As the hundred-degree days slogged on through June, I stayed inside. My potato plants nearly died; four of the 18 nandinas I transplanted did. One of the boxwoods came down with box blight and I have to go cut it down and sequester the remains: though little understood a healthy box go brown in a matter of weeks?- it is well-known that the spores, allowed to remain in the soil, will hang out up to six years, hoping for a replant, before giving up.
Elizabeth Lawrence, writing A Southern Garden in the 1940s, remarked, "Most Southerners need an introduction to their gardens in summer. I think they would be pleased if they could once break with the tradition of abandoning the borders to weeds when the flare of spring has passed."
That is where I am. Out the windows- through the slats of the blinds, which remain drawn most of the time- I can see grass coming up through the straw in my herb bed. I have not turned any of the compost beds. I need to consolidate two of them, and move one of the winter fire twiggeries to a more out of the way location.
My front yard is full of dandelion seedheads, white and fluffy and ready to spread thousands more close by. I pulled 3200 dandelion heads in May and June, and gave up after the little bastids started putting out new tall and spindly, War of the Worlds type blossoms, waving, mocking a foot in the air. I am now reading about salads in James Beard. Heeding Noel Coward's counsel, I leave the noonday sun to mad dogs and Englishmen. By the cool of the evening, my back stiff from hunching over the computer all day, all I want is dinner and an hour or so of television.

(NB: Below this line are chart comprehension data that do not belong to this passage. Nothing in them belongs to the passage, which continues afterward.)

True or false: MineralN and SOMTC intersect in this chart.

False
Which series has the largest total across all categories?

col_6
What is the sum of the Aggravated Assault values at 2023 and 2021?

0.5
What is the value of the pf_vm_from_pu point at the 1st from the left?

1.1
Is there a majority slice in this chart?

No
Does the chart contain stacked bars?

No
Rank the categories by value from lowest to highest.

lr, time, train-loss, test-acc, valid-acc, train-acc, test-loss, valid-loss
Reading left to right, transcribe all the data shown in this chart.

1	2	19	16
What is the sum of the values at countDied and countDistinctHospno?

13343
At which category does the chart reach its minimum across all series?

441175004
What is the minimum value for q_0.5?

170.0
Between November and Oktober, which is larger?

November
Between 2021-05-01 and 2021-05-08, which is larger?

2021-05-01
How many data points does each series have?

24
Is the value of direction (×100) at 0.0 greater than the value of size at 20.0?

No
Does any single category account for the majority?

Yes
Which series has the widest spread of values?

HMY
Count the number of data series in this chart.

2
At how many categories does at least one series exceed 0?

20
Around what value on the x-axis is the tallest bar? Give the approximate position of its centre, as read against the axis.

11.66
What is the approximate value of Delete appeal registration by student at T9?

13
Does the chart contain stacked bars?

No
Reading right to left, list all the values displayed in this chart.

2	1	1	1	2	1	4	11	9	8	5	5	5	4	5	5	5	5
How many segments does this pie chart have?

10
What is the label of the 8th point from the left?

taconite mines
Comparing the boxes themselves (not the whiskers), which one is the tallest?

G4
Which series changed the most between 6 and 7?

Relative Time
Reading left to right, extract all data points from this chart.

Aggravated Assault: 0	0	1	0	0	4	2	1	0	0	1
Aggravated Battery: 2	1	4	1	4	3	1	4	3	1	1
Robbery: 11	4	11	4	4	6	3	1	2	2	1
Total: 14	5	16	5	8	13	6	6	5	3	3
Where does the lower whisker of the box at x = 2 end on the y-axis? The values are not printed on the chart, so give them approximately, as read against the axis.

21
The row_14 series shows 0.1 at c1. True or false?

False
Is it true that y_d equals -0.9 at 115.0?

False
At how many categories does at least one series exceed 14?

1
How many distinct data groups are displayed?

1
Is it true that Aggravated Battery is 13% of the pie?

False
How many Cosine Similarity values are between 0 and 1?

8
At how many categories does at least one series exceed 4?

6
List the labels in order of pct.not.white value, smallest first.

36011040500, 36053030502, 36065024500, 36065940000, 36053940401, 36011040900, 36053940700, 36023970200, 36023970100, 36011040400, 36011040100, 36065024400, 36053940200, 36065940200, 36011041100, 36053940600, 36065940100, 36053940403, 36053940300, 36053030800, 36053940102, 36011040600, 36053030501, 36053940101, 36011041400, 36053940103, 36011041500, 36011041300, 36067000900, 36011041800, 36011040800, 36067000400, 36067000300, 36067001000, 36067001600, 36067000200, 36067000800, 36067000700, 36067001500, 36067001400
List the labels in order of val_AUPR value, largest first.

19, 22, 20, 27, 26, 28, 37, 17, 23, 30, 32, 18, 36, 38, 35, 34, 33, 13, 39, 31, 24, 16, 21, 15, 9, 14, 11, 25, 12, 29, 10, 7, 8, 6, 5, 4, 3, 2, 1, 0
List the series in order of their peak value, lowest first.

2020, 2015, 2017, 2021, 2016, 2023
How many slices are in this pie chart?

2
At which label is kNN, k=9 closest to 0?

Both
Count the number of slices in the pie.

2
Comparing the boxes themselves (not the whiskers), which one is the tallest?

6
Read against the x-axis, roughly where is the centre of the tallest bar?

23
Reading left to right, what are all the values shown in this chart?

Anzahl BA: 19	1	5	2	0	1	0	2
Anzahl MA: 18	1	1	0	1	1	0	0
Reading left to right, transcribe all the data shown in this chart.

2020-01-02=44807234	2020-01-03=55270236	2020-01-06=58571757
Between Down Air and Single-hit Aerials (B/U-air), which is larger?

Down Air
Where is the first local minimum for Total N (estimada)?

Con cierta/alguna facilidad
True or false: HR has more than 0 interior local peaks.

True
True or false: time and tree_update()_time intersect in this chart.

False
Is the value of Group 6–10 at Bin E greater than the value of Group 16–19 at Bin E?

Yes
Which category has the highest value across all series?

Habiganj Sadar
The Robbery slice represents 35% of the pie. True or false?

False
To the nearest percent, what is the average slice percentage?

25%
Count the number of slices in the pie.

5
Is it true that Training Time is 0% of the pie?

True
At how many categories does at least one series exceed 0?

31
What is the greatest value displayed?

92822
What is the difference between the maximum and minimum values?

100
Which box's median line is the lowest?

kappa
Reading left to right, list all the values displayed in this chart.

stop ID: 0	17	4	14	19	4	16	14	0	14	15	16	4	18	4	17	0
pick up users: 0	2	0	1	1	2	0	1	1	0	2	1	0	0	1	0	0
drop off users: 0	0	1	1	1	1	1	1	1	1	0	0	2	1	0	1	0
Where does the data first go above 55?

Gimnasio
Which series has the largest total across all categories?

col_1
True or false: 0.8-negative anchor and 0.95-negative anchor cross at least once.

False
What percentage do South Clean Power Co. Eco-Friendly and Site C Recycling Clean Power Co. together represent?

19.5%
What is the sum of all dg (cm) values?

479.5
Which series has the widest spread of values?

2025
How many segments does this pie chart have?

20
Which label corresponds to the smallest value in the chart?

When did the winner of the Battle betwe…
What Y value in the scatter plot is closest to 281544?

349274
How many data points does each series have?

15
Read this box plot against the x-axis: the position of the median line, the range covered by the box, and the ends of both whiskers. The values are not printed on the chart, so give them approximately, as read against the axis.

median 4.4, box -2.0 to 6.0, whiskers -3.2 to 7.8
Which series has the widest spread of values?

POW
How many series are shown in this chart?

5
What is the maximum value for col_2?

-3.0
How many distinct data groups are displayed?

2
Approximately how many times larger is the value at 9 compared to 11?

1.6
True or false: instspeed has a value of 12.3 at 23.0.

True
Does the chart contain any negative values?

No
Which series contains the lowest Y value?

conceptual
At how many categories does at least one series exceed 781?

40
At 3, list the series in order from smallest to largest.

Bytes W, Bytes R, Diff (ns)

Considering summer, Miss Lawrence also counsels, "Drought is a problem that must be faced sooner or later, for weeks when there is too much rain are sure to be followed by weeks when there is none.There are two ways to face the rainless weeks. One way is to water and the other is merely not to.
The last fortnight we have settled into the summer routine of short afternoon thunderstorms, and, while they give little relief of a humid day, the rain containers stay full. That keeps the water bill down, if the number of mosquitoes up a bit. Most of the peter peppers on the deck are setting flowers. A peace lily that has sulked and attempted suicide since I divided it in two seems to, finally be resigned to grow back out. My potato plants hang on, grimly. Each has put up one or two leafy shoots that flourished, then wilted and died. I check them daily, as I do the gold dust plant (aucuba japonica, also known as Japanese Laurel and Spotted Laurel) I have been trying to get started in a pot in my neighbor's yard. She resolutely refuses to water it; I admire its pluckiness. Of five clippings I put in the pot a few months ago, it is the only one left.
Mostly, when I have taken time from trying to keep the wolves away from the door- Henry Bemis Books made it through June, just- I have turned my mind to indoor projects. I am thinking to try and root some more gold dust plants for some indoor color, as I read they adapt readily that way.
I've also tried some ideas from a post I put up on a sister blog- Cooking With Waldo, in April. Titled "Food Hacks!", it details ways one can use parts of vegetables one ordinarily tosses after bringing them home from the grocery, to grow more of the same.
So in my kitchen window, three shot glasses now contain the bottom inch of scallions from the Food Lion. You just put them in water, let them have light, and they go up like rockets. Unhelpfully, the article doesn't say whether I can just clip and regrow, hydroponically, or whether they will be happier moved into a pot, or even outdoors (the heat again).
Next up, celery: you cut off the bottom, let it rest in warm water for a while, then transplant it. Voila! Now all I need is another jar of mayo!